Chronique

Stefano Battaglia

Pelagos

Stefano Battaglia (p)

Label / Distribution : ECM

De prime abord, quand on nous annonce un double album de piano solo, on hésite un peu. On craint que ce ne soit trop long, on se dit que c’est pour les spécialistes, et que spécialiste, on ne l’est pas, alors on ne se sent pas concerné. Et puis que de toute façon, Keith Jarrett, en l’espèce, c’est un peu Attila. Alors on n’est pas certain de vouloir rester. Mais quand on sait qu’il s’agit de Stefano Battaglia, alors on veut bien essayer encore un peu, et écouter, pour voir.

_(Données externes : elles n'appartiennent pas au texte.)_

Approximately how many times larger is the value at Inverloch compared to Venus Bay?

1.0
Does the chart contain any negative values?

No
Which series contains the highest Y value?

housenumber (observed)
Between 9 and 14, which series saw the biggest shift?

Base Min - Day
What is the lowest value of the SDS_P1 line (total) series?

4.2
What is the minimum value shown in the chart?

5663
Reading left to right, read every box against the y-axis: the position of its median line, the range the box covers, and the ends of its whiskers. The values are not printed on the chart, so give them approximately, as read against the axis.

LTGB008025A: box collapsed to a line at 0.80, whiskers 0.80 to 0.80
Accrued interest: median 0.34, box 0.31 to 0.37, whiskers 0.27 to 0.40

Et c’est heureux, car on découvre qu’il y a un monde potentiel dans cette musique, à condition de se laisser porter par elle.

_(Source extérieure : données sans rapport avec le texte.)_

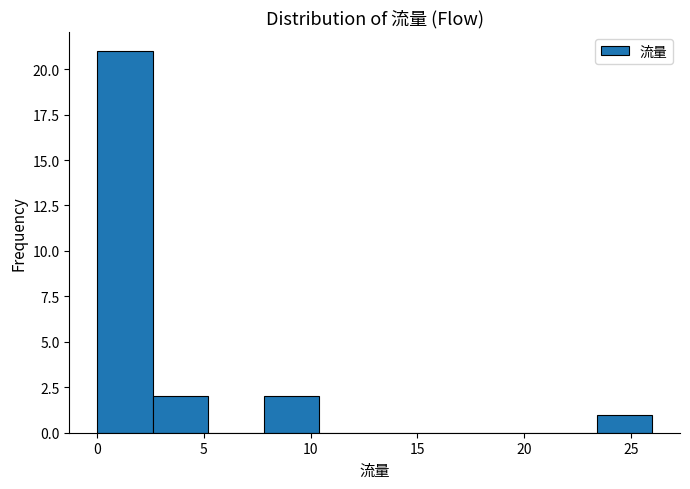

Which range on the x-axis has the tallest bar?

0.0 to 2.6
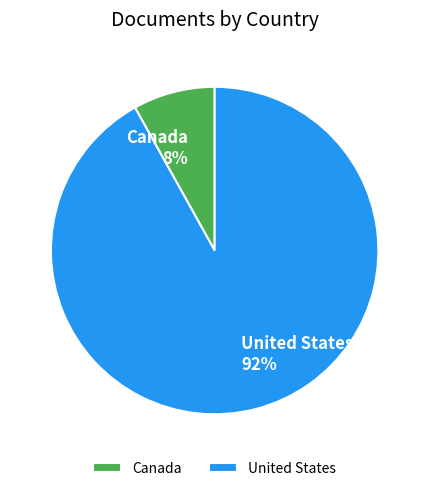

Which category has the smallest portion of the pie?

Canada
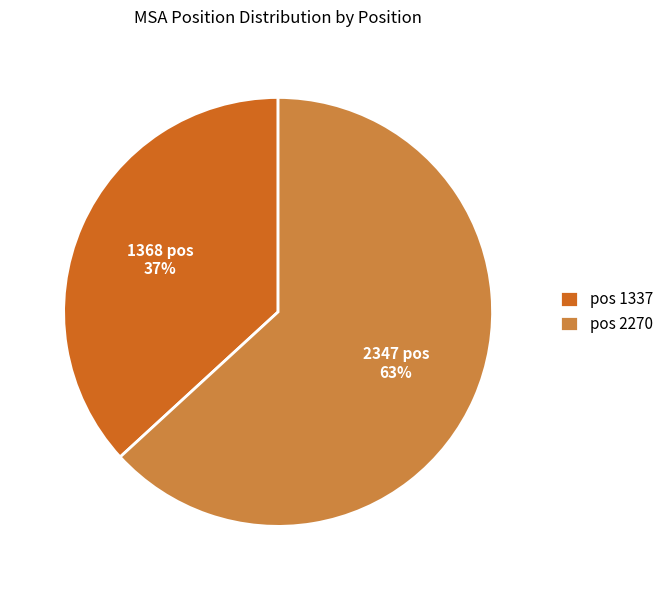

How many segments does this pie chart have?

2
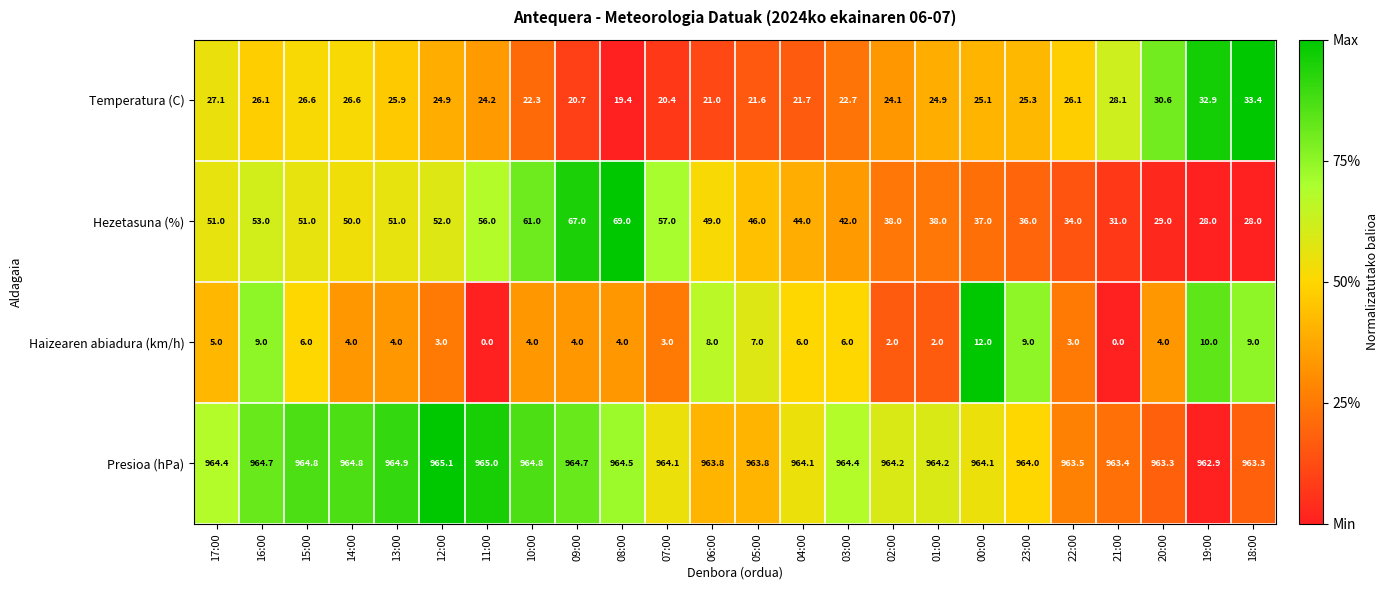

At which label is Hezetasuna (%) closest to 48?

06:00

Pelagos évoque à la fois les organismes aquatiques vivant au plus près de la surface de l’eau, mais aussi le sanctuaire de Pélagos, cet espace maritime en Méditerranée, réservé à la protection des mammifères marins qui le fréquentent. Le génie de Stefano Battaglia est d’offrir une musique minimaliste, recentrée, intime, mais qui se déploie sur l’infiniment grand. Comme l’individu tout petit face à la mer, l’auditeur est saisi par l’étendue d’un paysage qui n’en finit pas d’être et d’émouvoir. Alors non, on ne s’ennuie pas une seconde, on est attrapé au cœur, on est suspendu à l’écoute des titres qui s’enchaînent et qui emplissent tout, offrant des images qu’on suppose tirées d’un bestiaire aquatique et volatile.

Des musiques improvisées, d’autres écrites, une reprise en deux versions de la chanson traditionnelle arabe « Lamma Bada Yatathanna », le tout enregistré lors de concerts ou de sessions plus intimistes, joué tantôt au piano, tantôt au piano préparé, voire aux deux simultanément, a ensuite été arrangé par le producteur Manfred Eicher, qui selon Stefano Battaglia, y a insufflé « une nouvelle forme fantastique, fondée sur une dramaturgie totalement renouvelée ».

On ne s’aventurera pas à tenter de définir la musique, à la classifier : rien ne serait plus laborieux et inutile. Puisque c’est un monde qui nous est offert, on préférera l’explorer, s’y glisser, se laisser inviter. Les 17 titres qui font Pelagos sont autant d’occasions d’un temps pour soi. Et on se dit qu’après tout, on ne l’a pas volé, ce moment suspendu. Alors on va rester encore un peu.